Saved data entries
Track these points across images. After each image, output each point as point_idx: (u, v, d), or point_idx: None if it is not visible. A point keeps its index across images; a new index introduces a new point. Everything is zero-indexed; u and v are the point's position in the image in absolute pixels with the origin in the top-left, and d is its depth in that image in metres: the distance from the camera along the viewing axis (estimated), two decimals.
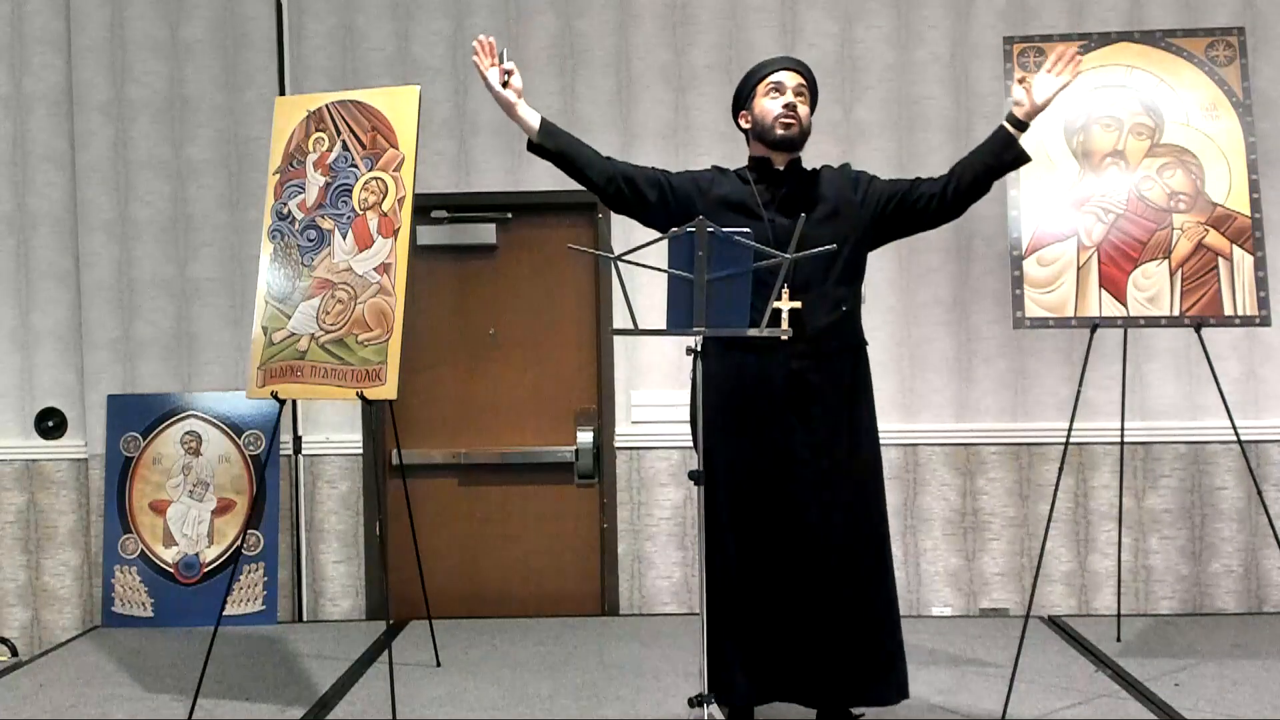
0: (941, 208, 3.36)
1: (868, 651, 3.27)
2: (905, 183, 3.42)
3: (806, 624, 3.24)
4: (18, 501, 5.21)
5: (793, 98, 3.33)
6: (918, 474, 5.02)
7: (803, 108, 3.35)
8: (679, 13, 5.07)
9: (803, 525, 3.25)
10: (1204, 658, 4.28)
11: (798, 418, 3.27)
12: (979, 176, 3.31)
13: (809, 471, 3.26)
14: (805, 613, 3.24)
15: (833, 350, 3.31)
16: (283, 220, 4.04)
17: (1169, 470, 4.98)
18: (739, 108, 3.44)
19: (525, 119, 3.31)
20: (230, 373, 5.14)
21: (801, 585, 3.24)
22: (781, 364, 3.26)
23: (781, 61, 3.42)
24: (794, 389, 3.27)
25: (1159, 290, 3.93)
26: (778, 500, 3.26)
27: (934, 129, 5.01)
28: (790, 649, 3.25)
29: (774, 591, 3.25)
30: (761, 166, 3.39)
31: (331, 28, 5.12)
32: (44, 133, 5.19)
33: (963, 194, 3.33)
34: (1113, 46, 4.11)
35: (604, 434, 5.09)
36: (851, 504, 3.30)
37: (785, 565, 3.25)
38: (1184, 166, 4.00)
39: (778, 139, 3.33)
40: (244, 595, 4.99)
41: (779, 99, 3.33)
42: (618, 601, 5.09)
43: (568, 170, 3.37)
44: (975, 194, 3.35)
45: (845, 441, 3.31)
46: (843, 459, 3.30)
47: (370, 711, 3.87)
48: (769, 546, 3.25)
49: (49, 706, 4.03)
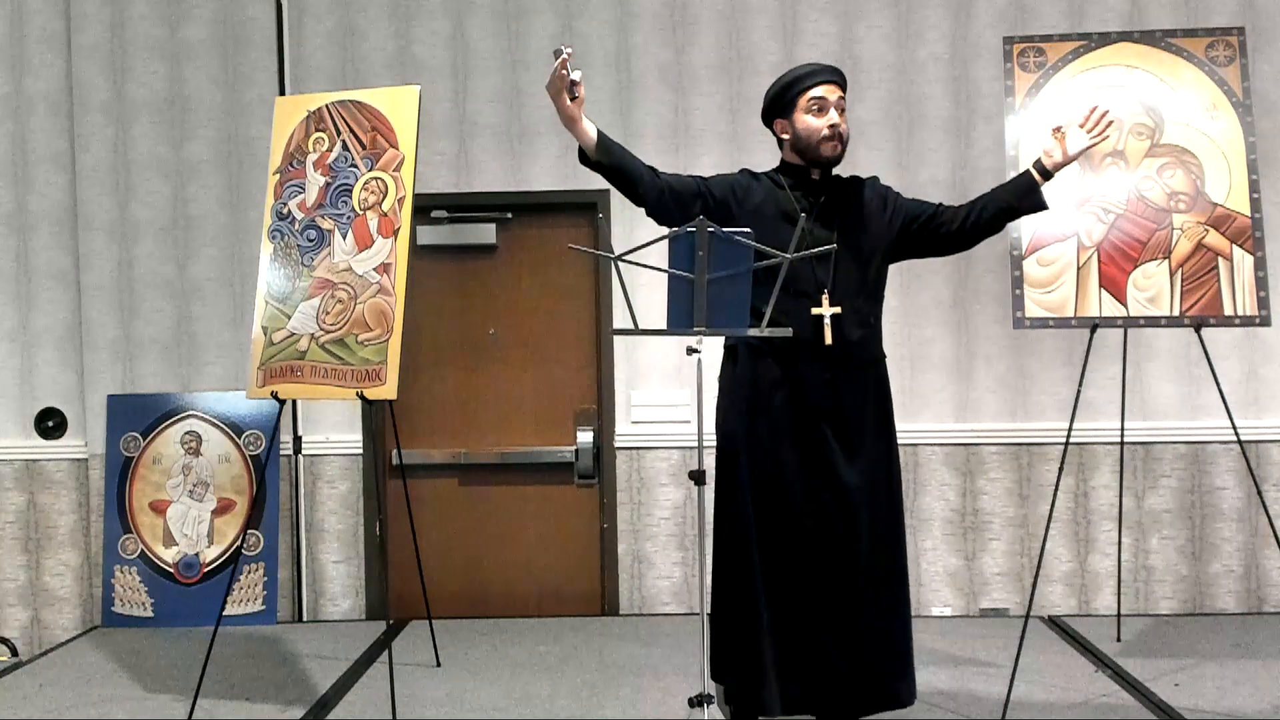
0: (958, 237, 3.39)
1: (892, 655, 3.29)
2: (930, 206, 3.43)
3: (834, 633, 3.25)
4: (18, 501, 5.21)
5: (836, 116, 3.31)
6: (918, 474, 5.02)
7: (845, 123, 3.34)
8: (679, 13, 5.07)
9: (833, 536, 3.25)
10: (1204, 658, 4.28)
11: (831, 429, 3.27)
12: (998, 215, 3.37)
13: (840, 483, 3.26)
14: (833, 622, 3.25)
15: (864, 362, 3.34)
16: (283, 220, 4.04)
17: (1169, 470, 4.98)
18: (774, 114, 3.40)
19: (585, 132, 3.21)
20: (230, 373, 5.14)
21: (829, 595, 3.25)
22: (816, 373, 3.26)
23: (822, 74, 3.35)
24: (827, 399, 3.27)
25: (1159, 290, 3.93)
26: (808, 510, 3.25)
27: (934, 129, 5.01)
28: (819, 659, 3.25)
29: (802, 601, 3.25)
30: (798, 175, 3.38)
31: (331, 28, 5.12)
32: (44, 133, 5.19)
33: (980, 228, 3.37)
34: (1113, 46, 4.11)
35: (604, 434, 5.09)
36: (878, 517, 3.31)
37: (813, 575, 3.25)
38: (1184, 166, 4.00)
39: (825, 159, 3.32)
40: (244, 595, 4.99)
41: (823, 118, 3.30)
42: (618, 601, 5.09)
43: (618, 183, 3.29)
44: (990, 231, 3.40)
45: (874, 454, 3.32)
46: (871, 471, 3.30)
47: (370, 711, 3.87)
48: (797, 556, 3.25)
49: (49, 706, 4.04)
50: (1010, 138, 4.07)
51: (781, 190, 3.35)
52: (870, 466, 3.30)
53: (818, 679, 3.25)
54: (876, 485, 3.31)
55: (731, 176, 3.42)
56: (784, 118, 3.36)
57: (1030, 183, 3.35)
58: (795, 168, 3.38)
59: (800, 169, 3.37)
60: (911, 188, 4.91)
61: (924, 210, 3.41)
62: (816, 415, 3.27)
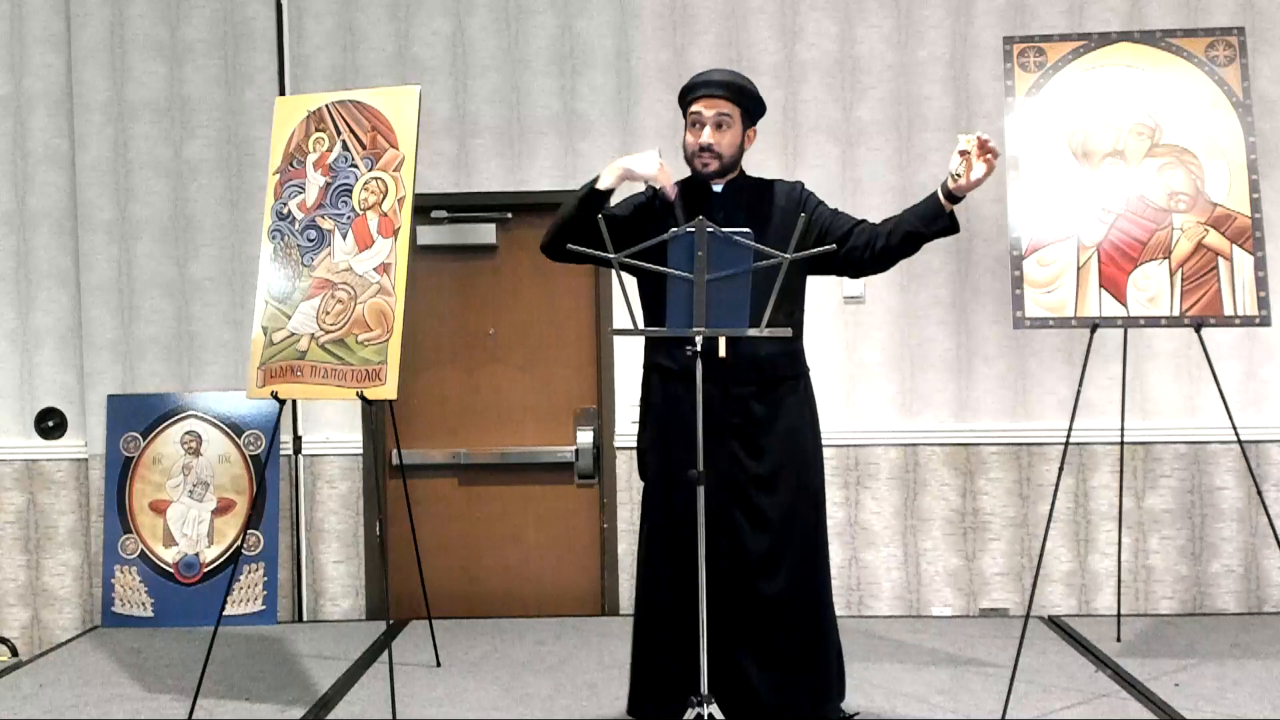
0: (869, 260, 3.33)
1: (811, 676, 3.31)
2: (848, 222, 3.37)
3: (749, 652, 3.26)
4: (18, 501, 5.21)
5: (710, 134, 3.27)
6: (918, 474, 5.02)
7: (724, 137, 3.28)
8: (679, 13, 5.07)
9: (743, 552, 3.27)
10: (1204, 658, 4.28)
11: (742, 447, 3.28)
12: (905, 239, 3.30)
13: (750, 501, 3.27)
14: (741, 628, 3.27)
15: (775, 378, 3.32)
16: (283, 220, 4.04)
17: (1169, 470, 4.98)
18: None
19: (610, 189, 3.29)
20: (230, 373, 5.14)
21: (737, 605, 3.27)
22: (720, 393, 3.24)
23: (701, 88, 3.31)
24: (736, 417, 3.27)
25: (1159, 290, 3.93)
26: (718, 530, 3.23)
27: (934, 129, 5.01)
28: (733, 677, 3.26)
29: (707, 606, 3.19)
30: (698, 188, 3.36)
31: (331, 28, 5.12)
32: (44, 133, 5.19)
33: (891, 252, 3.31)
34: (1113, 46, 4.11)
35: (604, 434, 5.09)
36: (790, 535, 3.31)
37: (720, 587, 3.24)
38: (1184, 166, 4.00)
39: (699, 174, 3.32)
40: (244, 595, 4.99)
41: (696, 135, 3.29)
42: (618, 601, 5.09)
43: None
44: (901, 254, 3.33)
45: (788, 472, 3.31)
46: (784, 489, 3.30)
47: (370, 711, 3.87)
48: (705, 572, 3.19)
49: (49, 706, 4.04)
50: (1010, 138, 4.07)
51: (670, 206, 3.33)
52: (785, 487, 3.29)
53: (732, 696, 3.25)
54: (792, 506, 3.30)
55: (636, 196, 3.42)
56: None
57: (937, 209, 3.26)
58: (695, 182, 3.38)
59: (701, 184, 3.36)
60: (911, 188, 4.93)
61: (839, 226, 3.35)
62: (728, 434, 3.26)
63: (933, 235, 3.30)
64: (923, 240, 3.31)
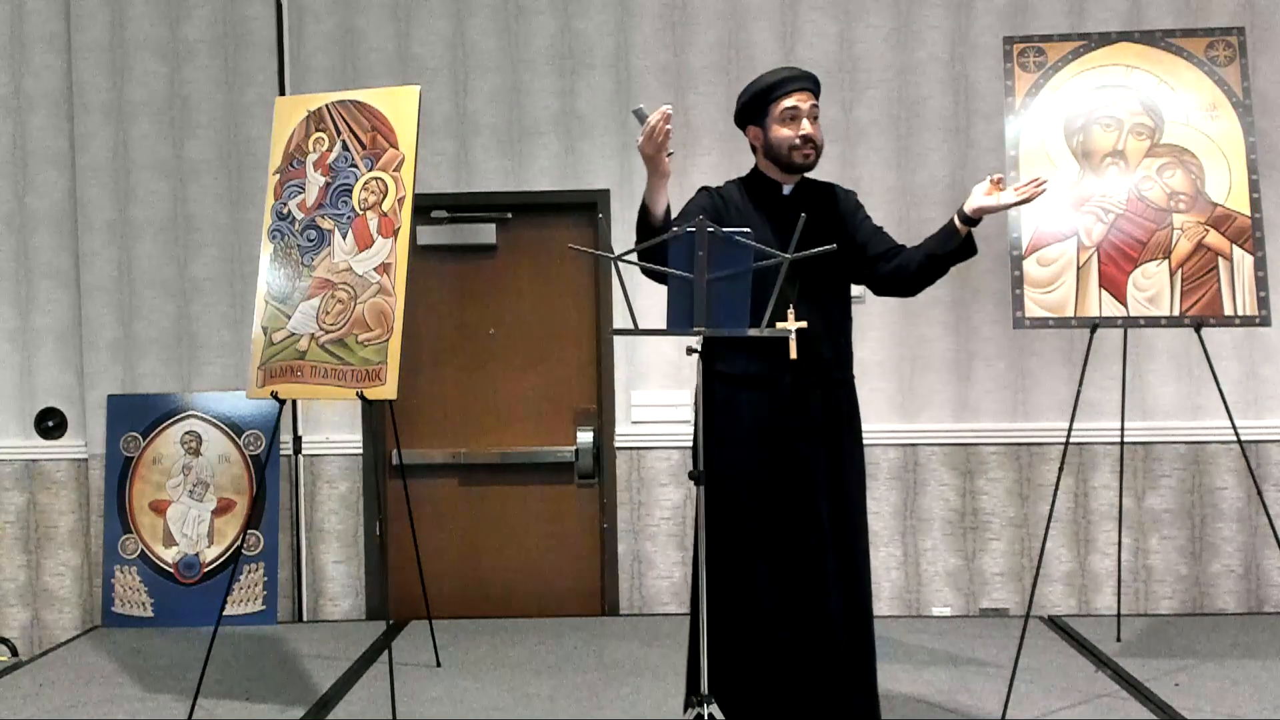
0: (887, 274, 3.34)
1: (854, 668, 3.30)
2: (881, 241, 3.38)
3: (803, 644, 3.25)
4: (18, 501, 5.21)
5: (809, 126, 3.30)
6: (918, 474, 5.02)
7: (818, 130, 3.32)
8: (679, 13, 5.07)
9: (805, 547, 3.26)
10: (1204, 658, 4.28)
11: (807, 446, 3.27)
12: (925, 260, 3.30)
13: (812, 500, 3.26)
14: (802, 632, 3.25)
15: (835, 380, 3.33)
16: (283, 220, 4.04)
17: (1169, 470, 4.98)
18: (747, 120, 3.38)
19: (664, 196, 3.15)
20: (230, 373, 5.14)
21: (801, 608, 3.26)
22: (787, 392, 3.25)
23: (794, 82, 3.32)
24: (799, 417, 3.26)
25: (1159, 290, 3.93)
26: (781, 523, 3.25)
27: (934, 129, 5.01)
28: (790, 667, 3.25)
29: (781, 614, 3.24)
30: (767, 189, 3.37)
31: (331, 28, 5.12)
32: (44, 133, 5.19)
33: (906, 270, 3.31)
34: (1113, 46, 4.11)
35: (604, 434, 5.09)
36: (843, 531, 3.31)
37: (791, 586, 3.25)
38: (1184, 166, 4.00)
39: (797, 166, 3.32)
40: (244, 595, 4.99)
41: (795, 128, 3.30)
42: (618, 601, 5.09)
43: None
44: (922, 275, 3.32)
45: (839, 472, 3.31)
46: (837, 489, 3.30)
47: (370, 711, 3.87)
48: (785, 570, 3.25)
49: (49, 706, 4.04)
50: (1010, 138, 4.07)
51: (748, 204, 3.33)
52: (838, 487, 3.29)
53: (786, 687, 3.25)
54: (842, 505, 3.30)
55: (700, 200, 3.37)
56: (757, 124, 3.35)
57: (951, 229, 3.27)
58: (767, 181, 3.37)
59: (772, 184, 3.37)
60: (911, 188, 4.94)
61: (874, 245, 3.36)
62: (794, 436, 3.25)
63: (949, 256, 3.29)
64: (939, 261, 3.30)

» What you should do
The line with "0: (941, 208, 3.36)" marks the end: restate word for word every line from the top of the data through that one, omitting pictures.

» Expected output
Track these points across images. After each image, output each point as point_idx: (u, v, d), or point_idx: None if it is not visible. A point keeps its index across images; a new index introduces a new point. Everything is zero-indexed; u and v are the point's position in the image in absolute pixels with the origin in the top-left, and d is its depth in that image in metres: the distance from the camera along the viewing axis (estimated), two decimals.
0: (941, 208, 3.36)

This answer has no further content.